TensorFlow Serving using Docker

Ashish Jain
Aug 31, 2018 · 3 min read

Docker is an open source software platform to create, deploy and manage virtualised application containers on a common operating system (OS), with an ecosystem of allied tools. It unlocks the potential of your organisation by giving developers and IT the freedom to build, manage and secure business-critical applications without the fear of technology or infrastructure lock-in. With Docker, you have the solution that helps you manage the diverse applications, clouds and infrastructure you have today while providing your business a path forward to future applications.
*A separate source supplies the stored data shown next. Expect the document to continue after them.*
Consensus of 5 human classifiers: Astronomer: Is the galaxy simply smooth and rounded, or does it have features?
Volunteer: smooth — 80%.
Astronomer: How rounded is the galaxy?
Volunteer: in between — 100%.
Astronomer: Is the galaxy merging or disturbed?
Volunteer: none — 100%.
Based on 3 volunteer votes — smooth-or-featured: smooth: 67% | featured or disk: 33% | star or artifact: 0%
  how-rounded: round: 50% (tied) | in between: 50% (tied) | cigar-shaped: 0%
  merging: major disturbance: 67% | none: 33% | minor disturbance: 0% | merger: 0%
With accelerated advancements in AI more and more companies are emphasising on products, technologies and platforms , but Google with its advanced technology stack has put a step ahead by announcing Tensorflow Serving, which enables data scientists, researchers and developers to launch a pre-built super fast RESTFUL API to serve their models in a production ready environment.
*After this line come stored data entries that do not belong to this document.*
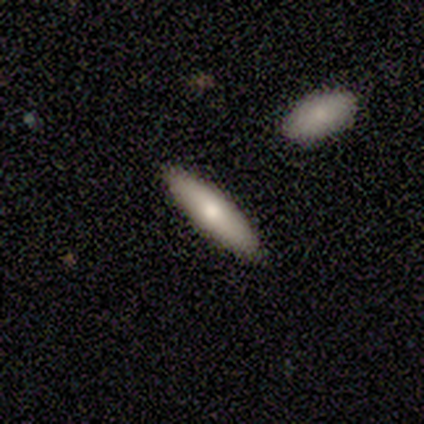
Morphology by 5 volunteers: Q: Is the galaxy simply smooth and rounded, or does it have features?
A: smooth — 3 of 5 (60%).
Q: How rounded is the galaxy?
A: cigar-shaped — 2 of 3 (67%).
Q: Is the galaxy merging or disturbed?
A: none — 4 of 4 (100%).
Features of Tensorflow Serving which distinguishes it from any other serving platform are :

  • Multiple models, or indeed multiple versions of the same model, can be served simultaneously.
  • Architecture is highly modular, parts of its architecture can be used individually
  • Lifecycle management and version control of models is possible
  • Provides out-of-the-box integration with TensorFlow models, but can be extended to serve other types of models and data
  • Provides high performance API with low latency and maximum throughput
  • Model updation can be done without service downtime

How to configure Tensorflow Serving ??

Step 1 : Download and install Docker

Docker is an open source software platform to create, deploy and manage virtualised application containers on a common operating system (OS), with an ecosystem of allied tools. With Docker, you have the solution that helps you manage the diverse applications, clouds and infrastructure you have today while providing your business a path forward to future applications.To install docker on your system click here .

Step 2 : Clone TensorFlow Serving repository

For original Tensorflow Serving Repo click here .

The documentation and procedure to successfully build and run Tensorflow Serving image is complex using the repo mentioned on Tensorflow website.

There are lots of dependencies issue and errors which makes it difficult to setup. Hence i’ve used this repo as the dependencies are pre-compiled here, and it offers some pre-trained model to test our architecture.

https://github.com/ashish4669/tensorflow_serving.git

Step 3 : Build TensorFlow Serving Docker image

Move to tensorflow_serving repo and do a docker build for the image. This will use the Dockerfile present in the repo to build image and manage dependencies.

docker build — pull -t tensorflow-serving .

Step 4 : Run TensorFlow Serving Docker image

Once the image is built, we'll run it. Use the absolute path of the repo and replace it with my path /Users/Desktop/tensorflow_serving/model_volume/ in the command below.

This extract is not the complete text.